--- PROBLEM REQUIREMENTS ---
Skip the images and restate every line of the records exactly.

** Opening MATERIAL SHOWN block **

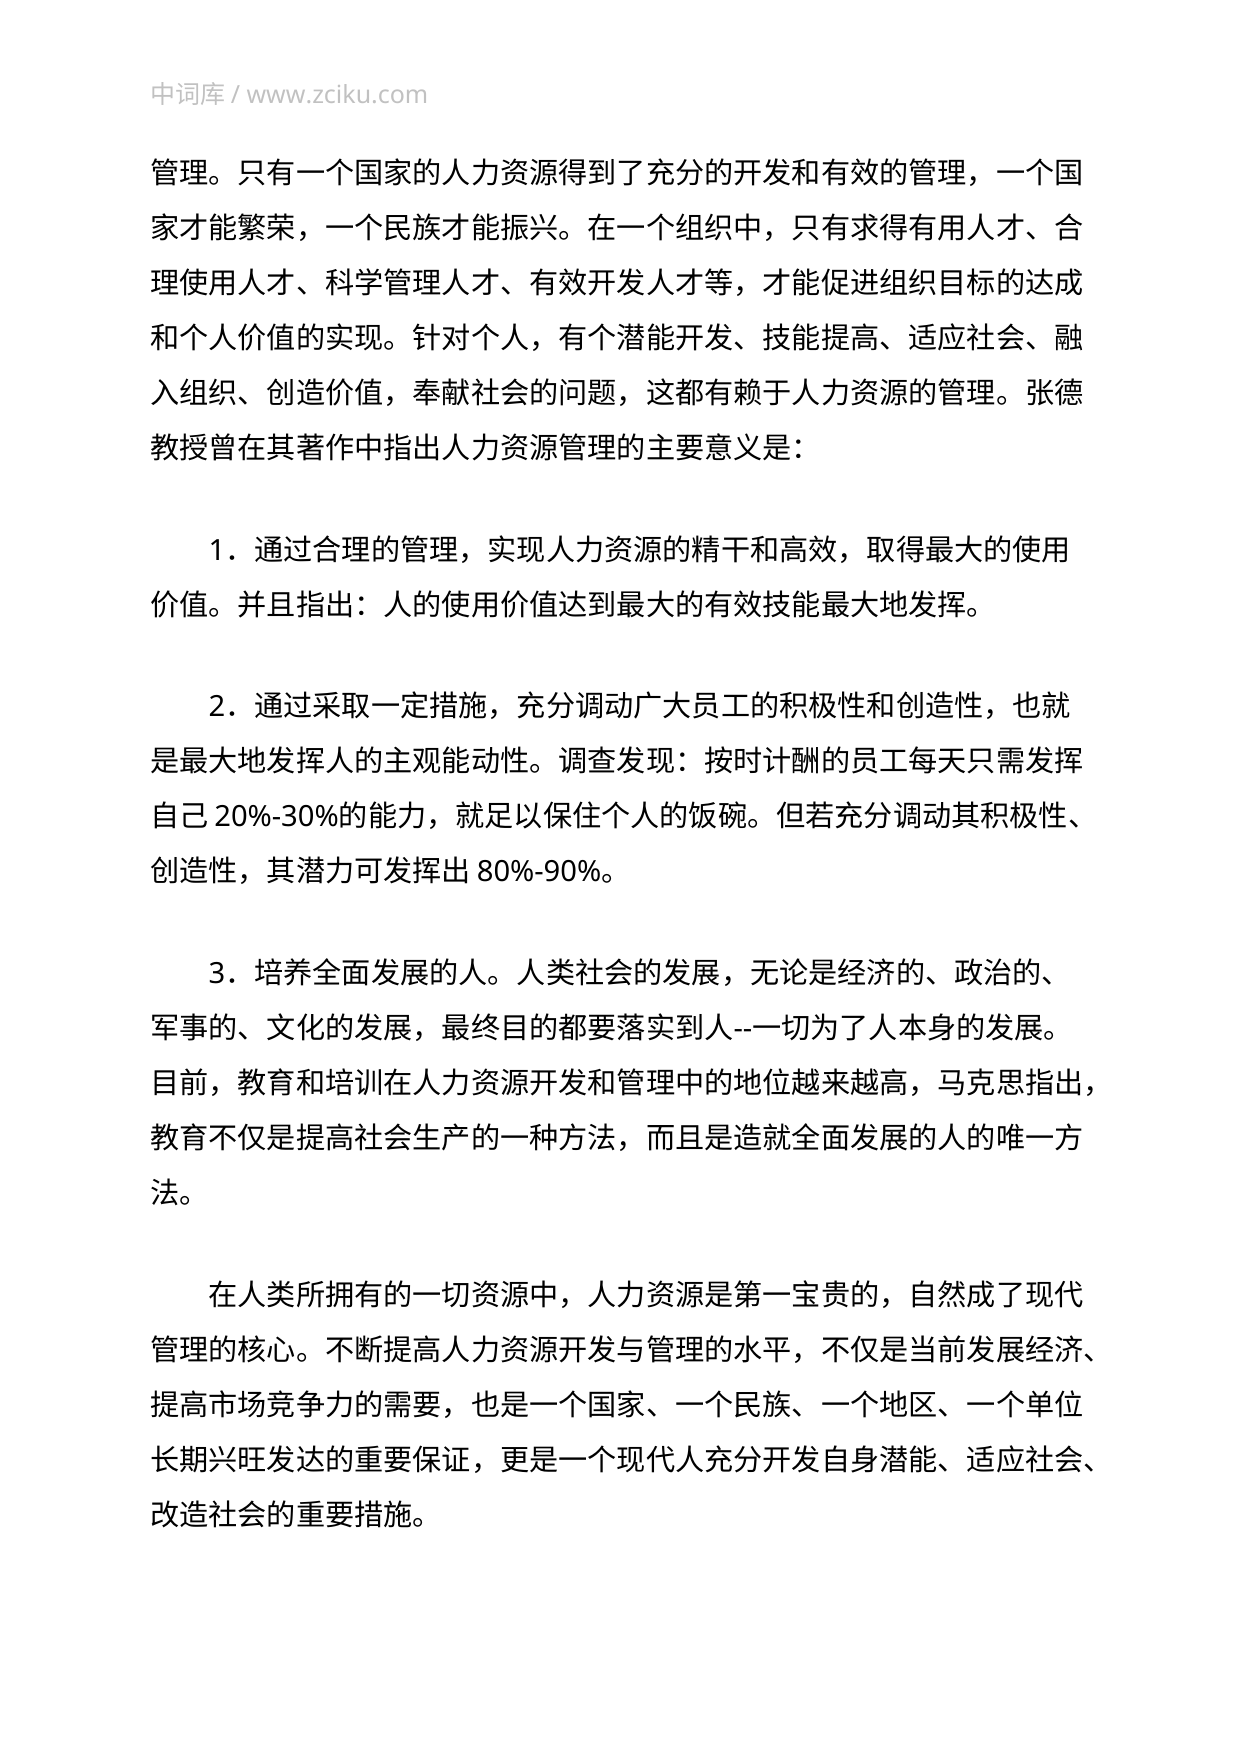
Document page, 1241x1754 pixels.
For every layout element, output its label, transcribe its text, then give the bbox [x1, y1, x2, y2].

text 在人类所拥有的一切资源中，人力资源是第一宝贵的，自然成了现代管理的核心。不断提高人力资源开发与管理的水平，不仅是当前发展经济、提高市场竞争力的需要，也是一个国家、一个民族、一个地区、一个单位长期兴旺发达的重要保证，更是一个现代人充分开发自身潜能、适应社会、改造社会的重要措施。 [150, 1271, 1090, 1533]
text 3．培养全面发展的人。人类社会的发展，无论是经济的、政治的、军事的、文化的发展，最终目的都要落实到人--一切为了人本身的发展。目前，教育和培训在人力资源开发和管理中的地位越来越高，马克思指出，教育不仅是提高社会生产的一种方法，而且是造就全面发展的人的唯一方法。 [150, 950, 1090, 1212]
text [150, 150, 1090, 467]
text 2．通过采取一定措施，充分调动广大员工的积极性和创造性，也就是最大地发挥人的主观能动性。调查发现：按时计酬的员工每天只需发挥自己20%-30%的能力，就足以保住个人的饭碗。但若充分调动其积极性、创造性，其潜力可发挥出80%-90%。 [150, 683, 1090, 890]
text 1．通过合理的管理，实现人力资源的精干和高效，取得最大的使用价值。并且指出：人的使用价值达到最大的有效技能最大地发挥。 [150, 526, 1090, 623]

** Closing MATERIAL SHOWN block **

--- PROBLEM SOLUTION ---
Document page, 1241x1754 pixels.
For every layout element, output its label, transcribe its text, then give the bbox [x1, y1, x2, y2].

text 在人类所拥有的一切资源中，人力资源是第一宝贵的，自然成了现代管理的核心。不断提高人力资源开发与管理的水平，不仅是当前发展经济、提高市场竞争力的需要，也是一个国家、一个民族、一个地区、一个单位长期兴旺发达的重要保证，更是一个现代人充分开发自身潜能、适应社会、改造社会的重要措施。 [150, 1271, 1090, 1533]
text 3．培养全面发展的人。人类社会的发展，无论是经济的、政治的、军事的、文化的发展，最终目的都要落实到人--一切为了人本身的发展。目前，教育和培训在人力资源开发和管理中的地位越来越高，马克思指出，教育不仅是提高社会生产的一种方法，而且是造就全面发展的人的唯一方法。 [150, 950, 1090, 1212]
text [150, 150, 1090, 467]
text 2．通过采取一定措施，充分调动广大员工的积极性和创造性，也就是最大地发挥人的主观能动性。调查发现：按时计酬的员工每天只需发挥自己20%-30%的能力，就足以保住个人的饭碗。但若充分调动其积极性、创造性，其潜力可发挥出80%-90%。 [150, 683, 1090, 890]
text 1．通过合理的管理，实现人力资源的精干和高效，取得最大的使用价值。并且指出：人的使用价值达到最大的有效技能最大地发挥。 [150, 526, 1090, 623]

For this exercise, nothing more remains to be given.